> **Instructions for the task**: With the line containing "coffee cup: none" as the start and the line containing "bowl: present [113,238,183,279]" as the end, transcribe that span of the entries below exactly, including both.

> **Provided information**:
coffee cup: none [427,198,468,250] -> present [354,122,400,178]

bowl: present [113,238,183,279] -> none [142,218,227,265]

==

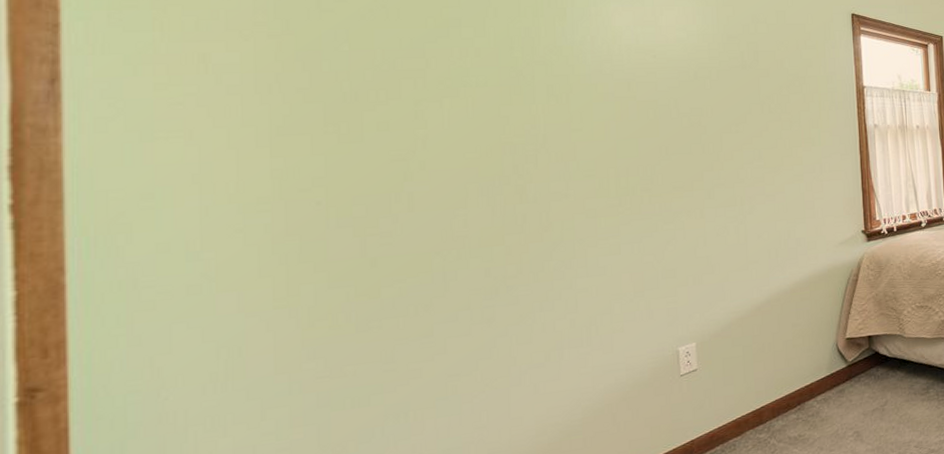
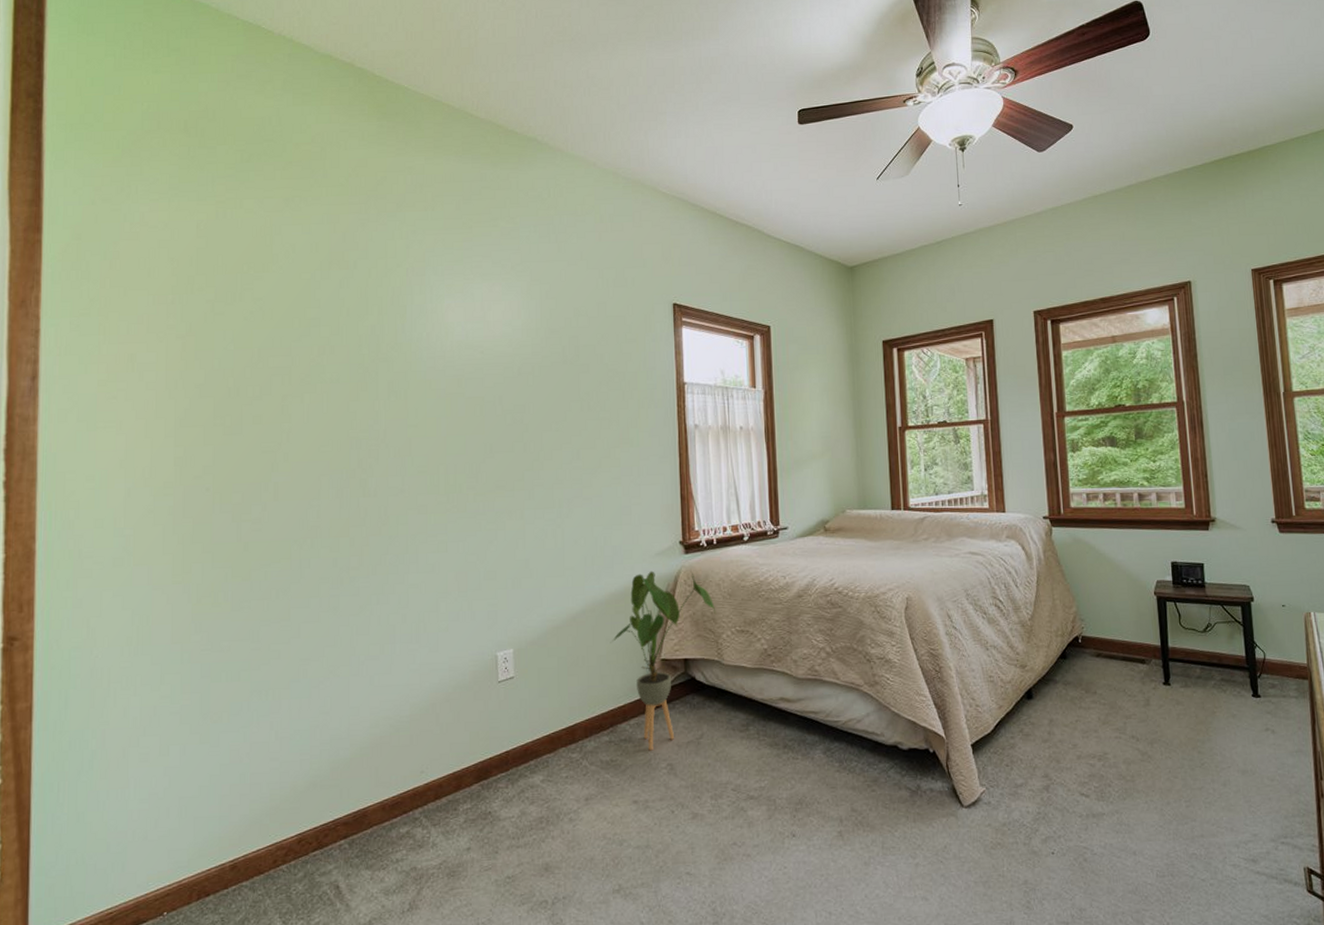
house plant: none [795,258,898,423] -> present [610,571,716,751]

--

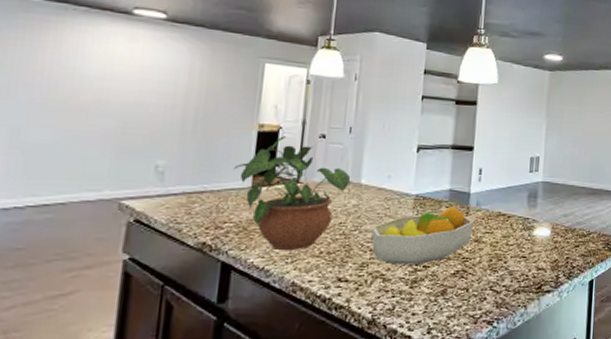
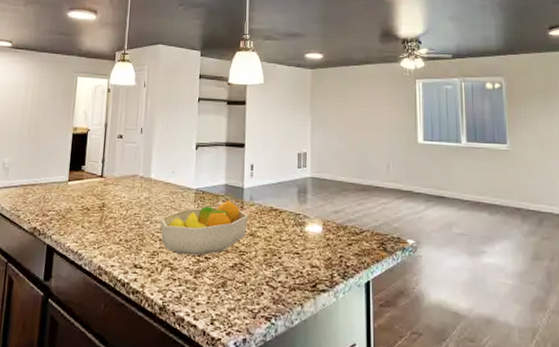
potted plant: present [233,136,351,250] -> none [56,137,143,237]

> **Solved problem**:
coffee cup: none [427,198,468,250] -> present [354,122,400,178]

bowl: present [113,238,183,279] -> none [142,218,227,265]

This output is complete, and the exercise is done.